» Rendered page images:

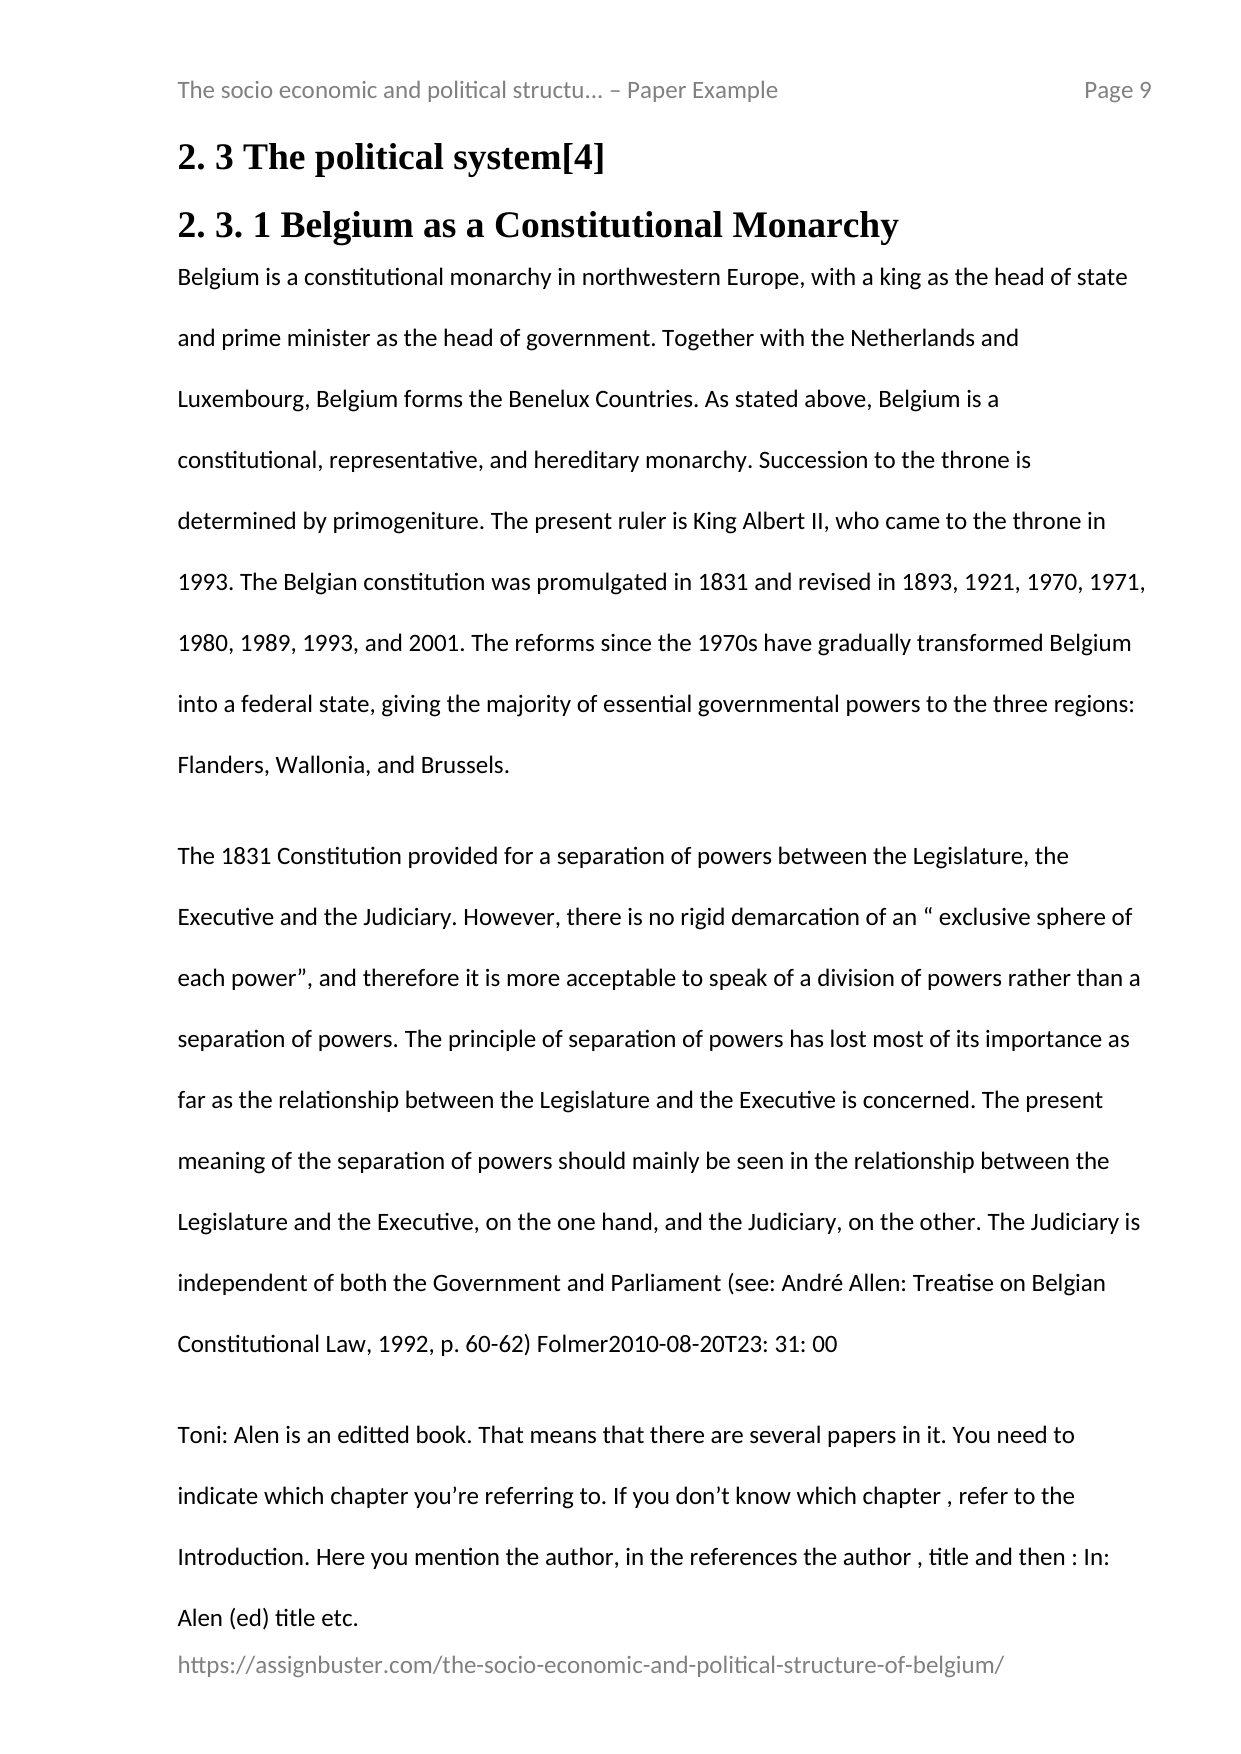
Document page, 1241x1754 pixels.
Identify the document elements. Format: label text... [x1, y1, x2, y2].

text The 1831 Constitution provided for a separation of powers between the Legislature, the Executive and the Judiciary. However, there is no rigid demarcation of an “ exclusive sphere of each power”, and therefore it is more acceptable to speak of a division of powers rather than a separation of powers. The principle of separation of powers has lost most of its importance as far as the relationship between the Legislature and the Executive is concerned. The present meaning of the separation of powers should mainly be seen in the relationship between the Legislature and the Executive, on the one hand, and the Judiciary, on the other. The Judiciary is independent of both the Government and Parliament (see: André Allen: Treatise on Belgian Constitutional Law, 1992, p. 60-62) Folmer2010-08-20T23: 31: 00 [177, 840, 1152, 1359]
text Toni: Alen is an editted book. That means that there are several papers in it. You need to indicate which chapter you’re referring to. If you don’t know which chapter , refer to the Introduction. Here you mention the author, in the references the author , title and then : In: Alen (ed) title etc. [177, 1419, 1152, 1633]
subtitle 2. 3 The political system[4] [177, 135, 1152, 178]
subtitle 2. 3. 1 Belgium as a Constitutional Monarchy [177, 202, 1152, 245]
text Belgium is a constitutional monarchy in northwestern Europe, with a king as the head of state and prime minister as the head of government. Together with the Netherlands and Luxembourg, Belgium forms the Benelux Countries. As stated above, Belgium is a constitutional, representative, and hereditary monarchy. Succession to the throne is determined by primogeniture. The present ruler is King Albert II, who came to the throne in 1993. The Belgian constitution was promulgated in 1831 and revised in 1893, 1921, 1970, 1971, 1980, 1989, 1993, and 2001. The reforms since the 1970s have gradually transformed Belgium into a federal state, giving the majority of essential governmental powers to the three regions: Flanders, Wallonia, and Brussels. [177, 261, 1152, 780]
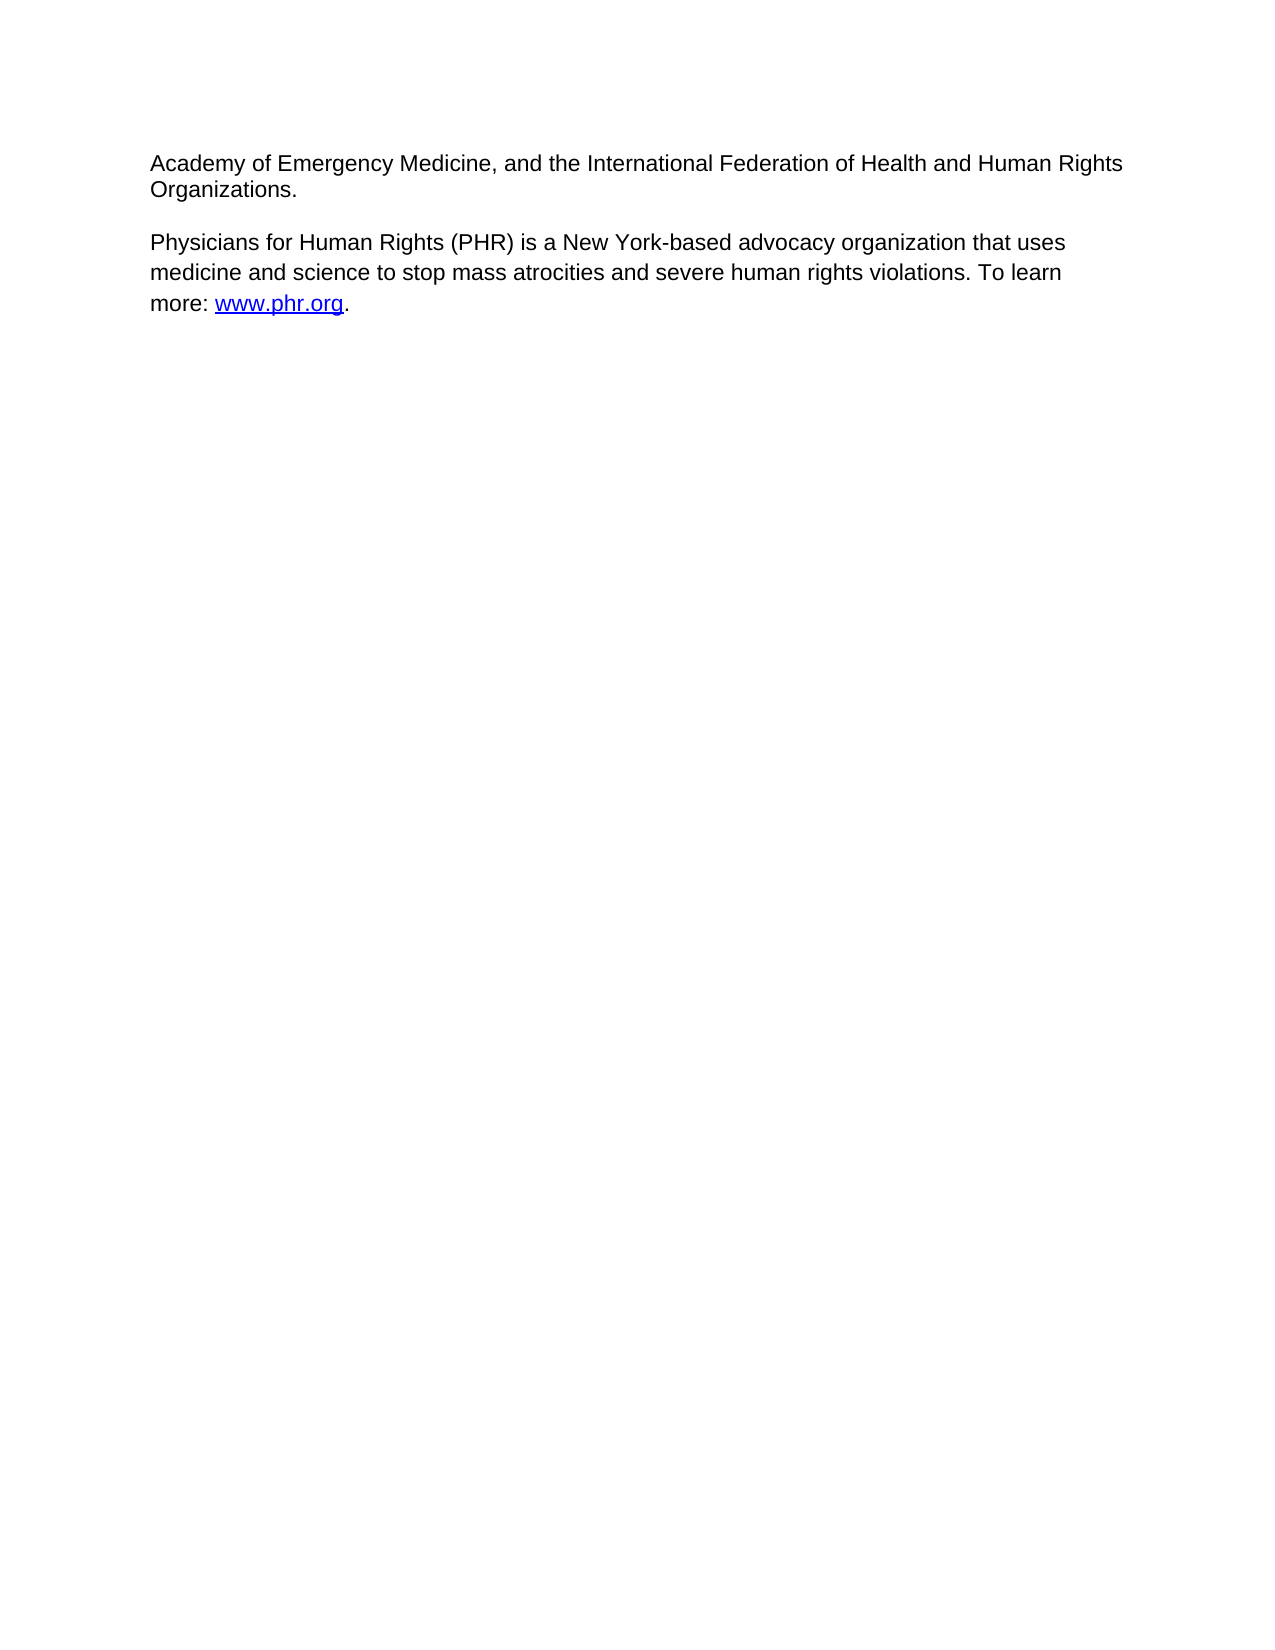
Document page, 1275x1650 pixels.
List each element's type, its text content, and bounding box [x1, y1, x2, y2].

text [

» Aim of the task: Each line of the entries above that includes the string "pixels" should be copied out.

» Solved exercise:
Document page, 1241x1754 pixels.
Document page, 1275x1650 pixels.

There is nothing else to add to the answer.